The thing I want to do is use "good" cycling roads. That's a little hard to tell from maps, even using street view.

So if you have a better plan I'm all ears.

Climbing not an issue. We will try to start by 8:00-8:30 as we need to finish, clean up at the hotel, and leave by checkout time (noon). That's why we need to keep the ride somewhat short.


----------



## pdh777 (Oct 7, 2005)

Basically your hotel is on Interquest Parkway just west of Voyager.
From your hotel go right onto Interquest to Voyager and go right to Old Ranch Rd. )About 1 mile) - turn left on Old Ranch - Old Ranch turns into Milam, at this point you will go left - take Milam to Burgess, turn right and climb up to Vollmer, turn left to Hodgen, turn left and take Hodgen to Roller Coaster, turn right to Higby, go left;

At this point you have two good options depending on your time 1) you can take Hodgen straight instead of turning at RC, Hodgen turns into Baptist on the other side of Roller Coaster - this is a fast and smooth descent, depending on the wind and your gearing you can hit close to 50 MPH. 2) You can take Higby up .5 miles to Roller Coaster, turn right and take to Hwy 105, go left, this is also a good descent but not quite as fast as Hodgen / Baptist. This second route will add about 20 - 25 mins. to your ride.

With either of these routes you will take Baptist or 105 down to Jackson Creek Parkway, go left to North Gate road, go left to Voyager, turn right and go back to Interquest.

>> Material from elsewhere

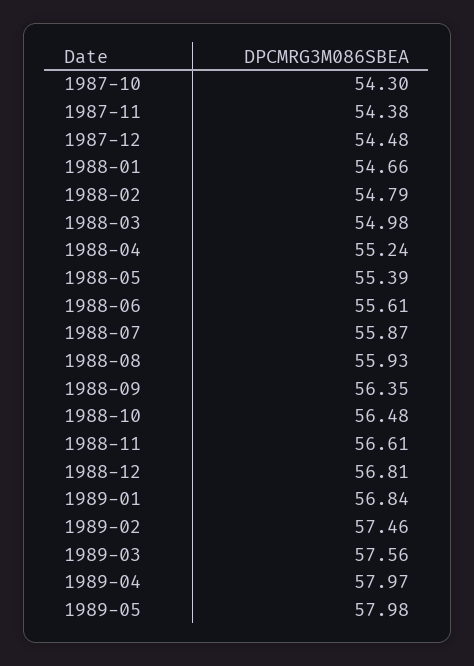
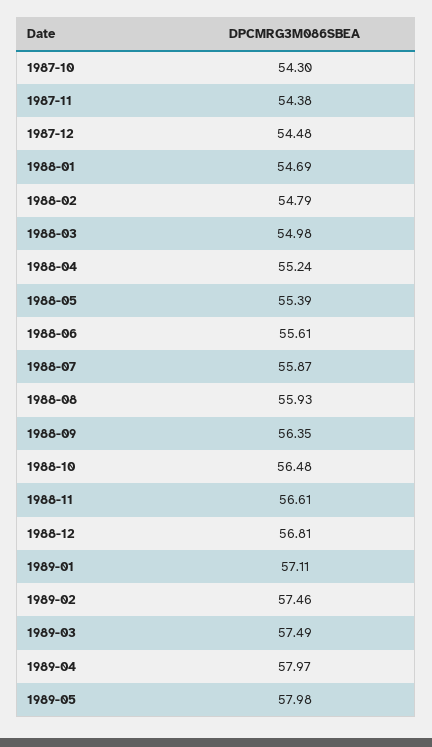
1988-01: 54.66 -> 54.69
1989-01: 56.84 -> 57.11
1989-03: 57.56 -> 57.49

Let me know if you have any further questions


----------



## MerlinAma (Oct 11, 2005)

Six of us made he trip to Colorado Springs. Based on advice from bike shop, I started from Crystal Creek Reservoir. Made it to the top in 2:01 ride time.
The other 5 rode from their motel in Manitou Springs. Four made it to the summit. The fifth only got to mile marker 11, about 14 miles from his start.
Sunday we did a great 25 mile loop from Cafe Velo after having breakfast there. What a nice bike/coffee shop. Super friendly and helpful. 
Thanks for everyone's input.
The climb up Pikes Peak is by far the toughest climb I've done. Mt. Evans is relatively easy in comparison. 
Since my Garmin file failed to save, I may have to do it again next year. First time I've ever had that happen. Ugh!


----------



## Rokh On (Oct 30, 2011)

Glad you had a great time. I happen to agree with you. Pikes Peak is my toughest climb. I have this love / hate relationship with it. If the wind is blowing in the switch backs just above the brake check it can be a real challenge. It is a really scenic ride once the Aspens go golden.

If you do come back next year maybe come for the week and check out the USPCC. You could get some other good rides in like Indy Pass. 

Hey Phil, not sure if you know this but there is a ride ever Wed evening on the loop you mention. Some do the bigger loop using Perry Park Ave instead of Fox Farm. It is followed by dinner at Villa Palmer. 5:30 p.m. start time if you are interested.


----------